Enshittification. It’s everywhere. It’s the current reality of the Internet. From Web pages that look like Christmas trees with popups, auto-playing videos and reloading ads with flashy graphics, to the mind-control rectangle you may be using to read this page.

But can you fight back? Believe me, I’ve tried. It’s the reason this blog has returned. I couldn’t keep donating my delicious data to super-villainous billionaires and corporations that will use it to train useless AI, or worse. Let me introduce you to my war against the shitty Web.

Xitter

  • App Status: uninstalled.
  • Use: account archived and left to rot.
  • Alternative: I am now on Bluesky.
  • W/L: W. I lost touch with a good number fine accounts, but it’s their fault they’re clinging to that shitshow.

YouTube

  • App Status: uninstalled.
  • Use: strictly from a browser with Ad Blocker.
  • Alternative: paying for YouTube Premium? LOL, no. They lost all my good will by going scorched-earth with ads in their free version to goad me to pay for it. I’d pay for an ad blocker a million times.
  • W/L: W

Facebook

  • App Status: uninstalled.
  • Use: on one browser I use exclusively for Facebook, so it doesn’t keep track of my Web surfing.
  • Alternative: I am fine logging to Facebook once every other week, and not lingering there long.
  • W/L: W

Netflix

  • App Status: installed.
  • Use: subscribed and sharing my account.
  • Alternative: if you think I was going to say other streaming services, ha.
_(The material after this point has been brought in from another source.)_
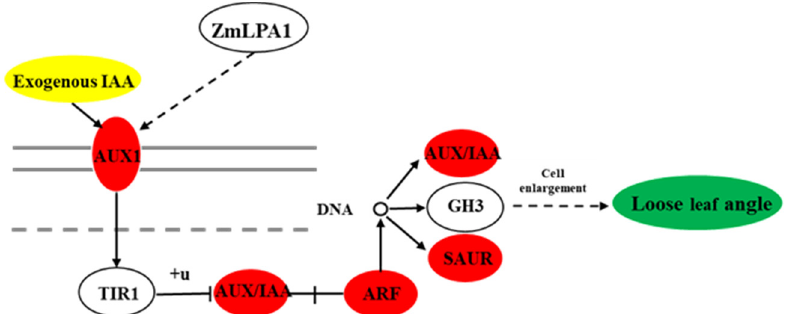
Figure 10. ZmLPA1 gene regulates maize leaf angle. ZmLPA1 acts as a central gene that directly regulates the auxin signaling pathway, thereby regulating the size of leaf angle. The red circle indicates that the expression of auxin-related genes in mutant lpa1 is higher than that in wild-type B73 under exogenous IAA treatment.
If you think I was going to say piracy, hi-ho!
  • W/L: W. If I have to drop it, I know where to go.

Amazon

  • App Status: installed.
  • Use: subscribed to Prime.
  • Alternative: no serious challengers. A sad, boxy store with a massive parking lot?
  • W/L: L

Apple Music

  • App Status: installed.
  • Use: they deleted 20 years of personal curated playlists because I failed to pay for their cloud services.
  • Alternative: this app became terminally enshittified when it changed its name from iTunes. The option is Spotify, but I travel and they geo-fence my account and I am not always listening to music while online.
  • W/L: L

Google

  • App Status: installed.
  • Use: far more than I’d like.
  • Alternative: their services are getting worse each day. I am eyeing DuckDuckGo for search. For mail, I am screwed.
  • W/L: L

WhatsApp

  • App Status: uninstalled.
  • Use: I deleted my account years ago, the random spam messages to my number made me uncomfortable.
  • Alternative: no shortage of apps that do the same, but it’s scary the amount of small business that decide the best way to contact them is through WhatsApp.
  • W/L: L

Reddit

  • App Status: installed.
  • Use: it’s gathering dust in my mind-control rectangle.
  • Alternative: everything has gone to hell.
  • W/L: L

Every Commercial Software

  • App Status: installed?
  • Use: I am happy to pay for a reasonable one-time purchase. If they offer nothing but a subscription, they aren’t getting a single penny from me.
  • Alternative: open-source alternatives or avast, sail-ho ye mateys.
  • W/L: W

What isn’t enshittified in 2024?

Wikipedia

The undisputed best page in the Web. All the information you’re looking for with no popups, ads, auto-playing videos, paywalls, share-raising gimmicks like crypto nor AI-generated content. Why? Their business model is similar to your local library’s1.

RSS

I needed a feed that isn’t tracking my every move, isn’t curating information based on a manipulative algorithm. Turns out, we had it all along. Many Web sites still support good ol’ RSS, and there are a few apps out there that help you customize your experience. My RSS app has replaced almost every social media app out there. Do I miss the comments? What do you think? Would you?


It’s not difficult to guess. The expectation of corporations to report infinite growth to shareholders comes at the expense of destroying the quality of their products, services and the job stability of their employees. Remove that expectation, and go from there.